U.S. employers remain confident in their hiring plans as they embark on a new year, according to CareerBuilder’s annual job forecast. Thirty-six percent of employers plan to add full-time, permanent employees in 2016, the same as 2015. Nearly half of employers (47%) plan to hire temporary or contract workers. Workers can also expect to see higher starting salaries, more teens in internships, more women and minorities in leadership, and more opportunities to move from low-skill to high-skill jobs, among other trends.
“On average, the U.S. has added 200,000 jobs each month over the last two years, and we expect 2016 to produce similar results, if not better,” said Matt Ferguson, CEO of CareerBuilder and co-author of The Talent Equation. “The market is also showing signs of broader wage pressure. While employers have been more willing to pay a premium for high-skill labor, they now have to pay more competitive wages for entry-level positions. Workers are gaining leverage.”
Full-time, permanent hiring
While more than a third of employers are increasing full-time, permanent headcount, 45% anticipate no change. One in ten employers (10%) plan to decrease staff levels, while 9% are unsure of their hiring plans.
Comparing industries, financial services (46%), information technology (44%), and health care1 (43%) are expected to outperform the national average for employers adding full-time staff. Manufacturing (37%) is expected to mirror the national average.
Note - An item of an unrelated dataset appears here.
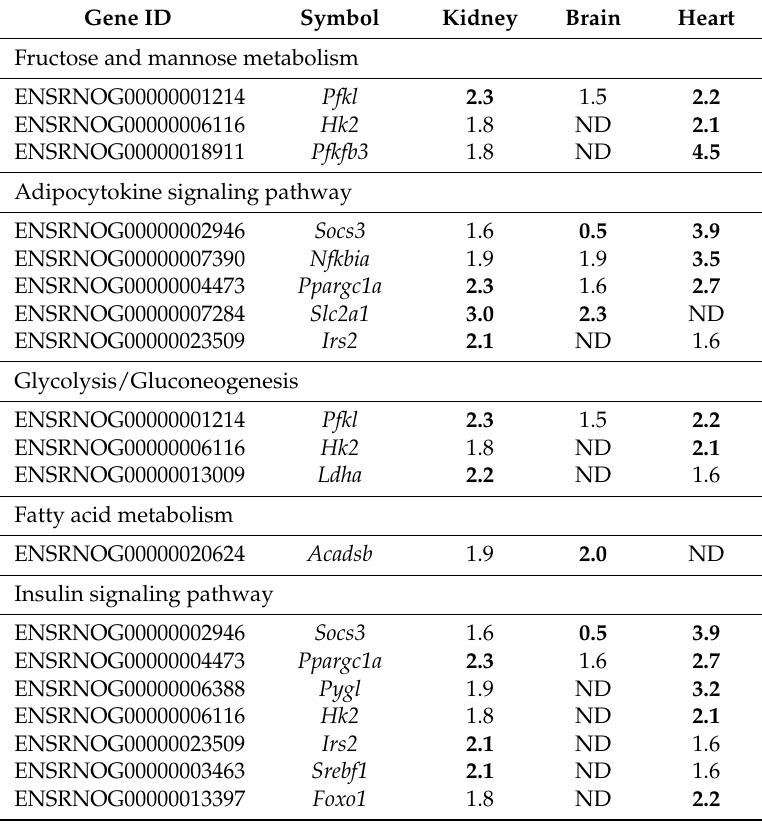
Table 2. Changes in the expression of shared differential expressed genes (DEGs) associated with fructose metabolism in the kidneys, brain, and heart of offspring exposed to maternal HF diet at 1 day of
Temporary and contract hiring
Employers are also optimistic about temporary employment. Forty-seven percent reported they will add temporary or contract workers in 2016, up slightly from 46% last year. Of these employers, 58% plan to transition some temporary or contract workers into permanent roles in 2016.
Hot areas for hiring
Of the employers who plan to increase the number of full-time employees in the new year, the top areas they’ll be recruiting for include:
- Customer service—32%
- Information technology—29%
- Business development—16%
Small business hiring
Small business managers are feeling better about their financial prospects in 2016 and are looking to expand their staff.
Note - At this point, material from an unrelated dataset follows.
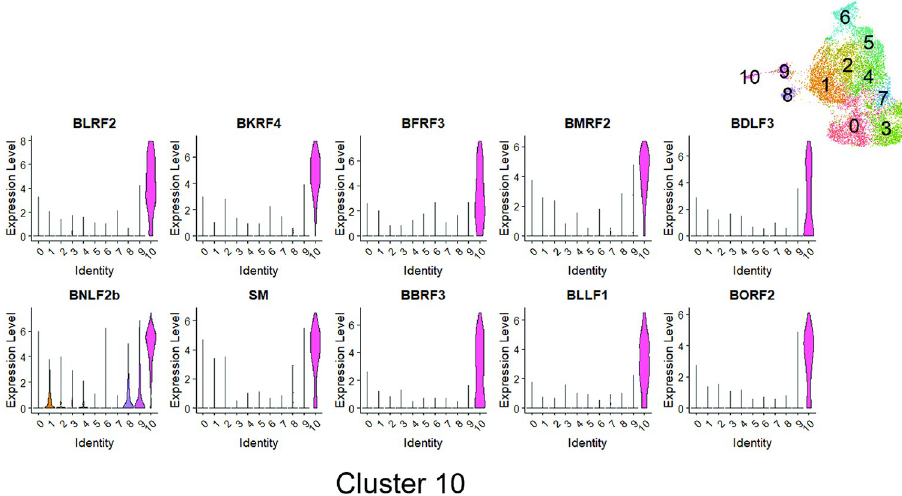
Fig 17. Gene expression analyses of Cluster 10. Violin plot of log normalized expression level of the top 10 differentially expressed genes sorted by average log2FC from MAST method (see Materials and Methods) across 11 identified clusters for Cluster 10 are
- Of businesses with 50 or fewer employees, 27% plan to hire full-time, permanent employees, up from 20% last year.
- Of those with 250 or fewer employees, 33% plan to hire full-time, permanent employees, up from 29% last year.
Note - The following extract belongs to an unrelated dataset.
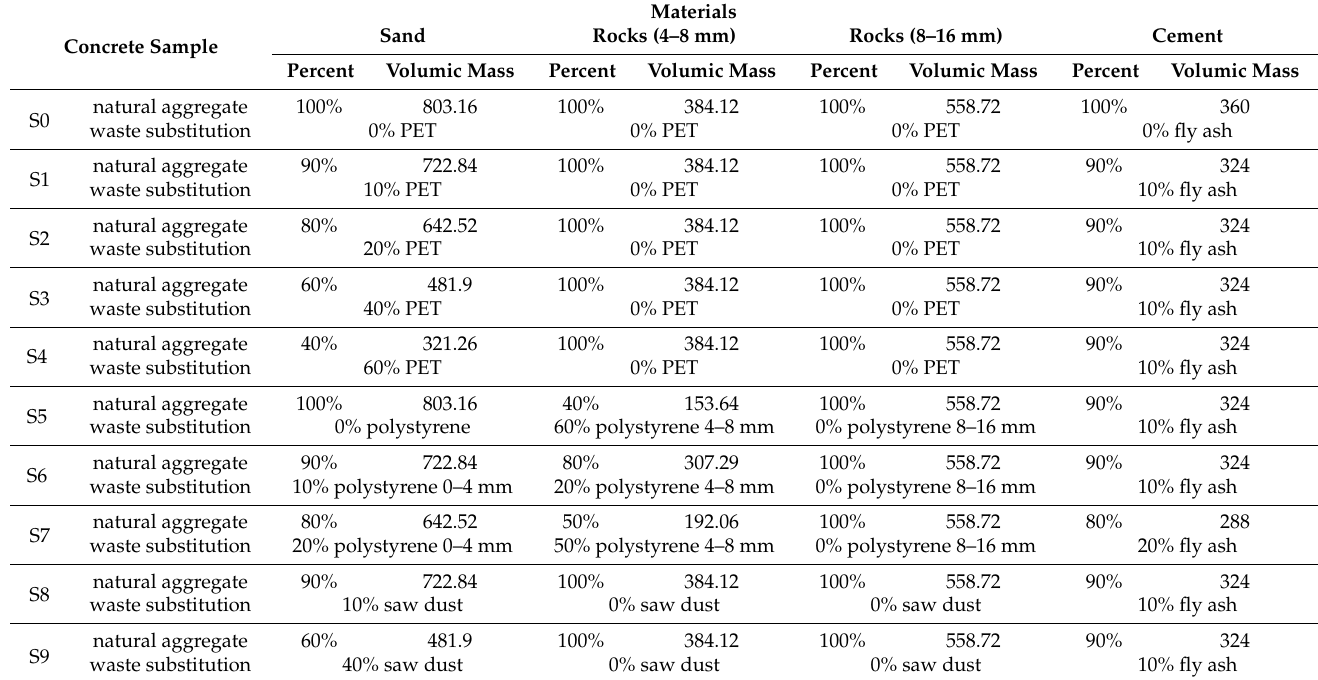
Table 2. Concrete mixture with waste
Among larger companies with more than 500 employees, 42% plan to add full-time, permanent employees, on par with last year (43%).
Hiring by region
At 42%, the West has the highest percentage of employers expecting to add full-time, permanent headcount, followed by the South (36%), Midwest (34%), and Northeast (30%). However, the West also houses the highest percentage of employers expecting to decrease staff, at 12%, compared to 10% in the Northeast and Midwest, and 9% in the South.
Five trends to watch in the New Year
Looking at key trends that will help shape the employment landscape in 2016, several are tied to higher competition for talent, innovation in sourcing and developing high-skill workers, and a push for more diversity in leadership.
- Opening new doors for low-skill workers—Many employers are concerned with a growing skills gap (63%) and report extended vacancies within their organizations (48%). Thirty-three percent of employers plan to hire low-skill workers and invest in training them for high-skill jobs in 2016.
- Hiring younger interns—To encourage the next generation to pursue STEM-related fields (science, technology, engineering, and math) and other in-demand areas, employers are building relationships with students at an early age. One quarter (25%) plan to hire high school students as interns over the next 12 months.
- Increasing wages at all levels—To retain and attract top performers, 83% of employers plan to increase compensation for existing employees—on par with 82% last year—while 66% will offer higher starting salaries for new employees—up from 64% last year.
- Reaching beyond U.S. borders—Employers will continue to look at talent pools outside the U.S. to help fill labor deficits. Nearly one in five (19%) say they will hire workers with H-1B visas in 2016, which will enable them to employ temporarily foreign-born workers for specialized occupations.
- Diversifying management—Companies are expanding demographics in their company leadership. Fifty-five percent of employers plan to hire or promote more women for management roles, and 53% plan to do the same for diverse workers. Forty-seven percent of employers plan to promote workers under the age of 30 into management roles.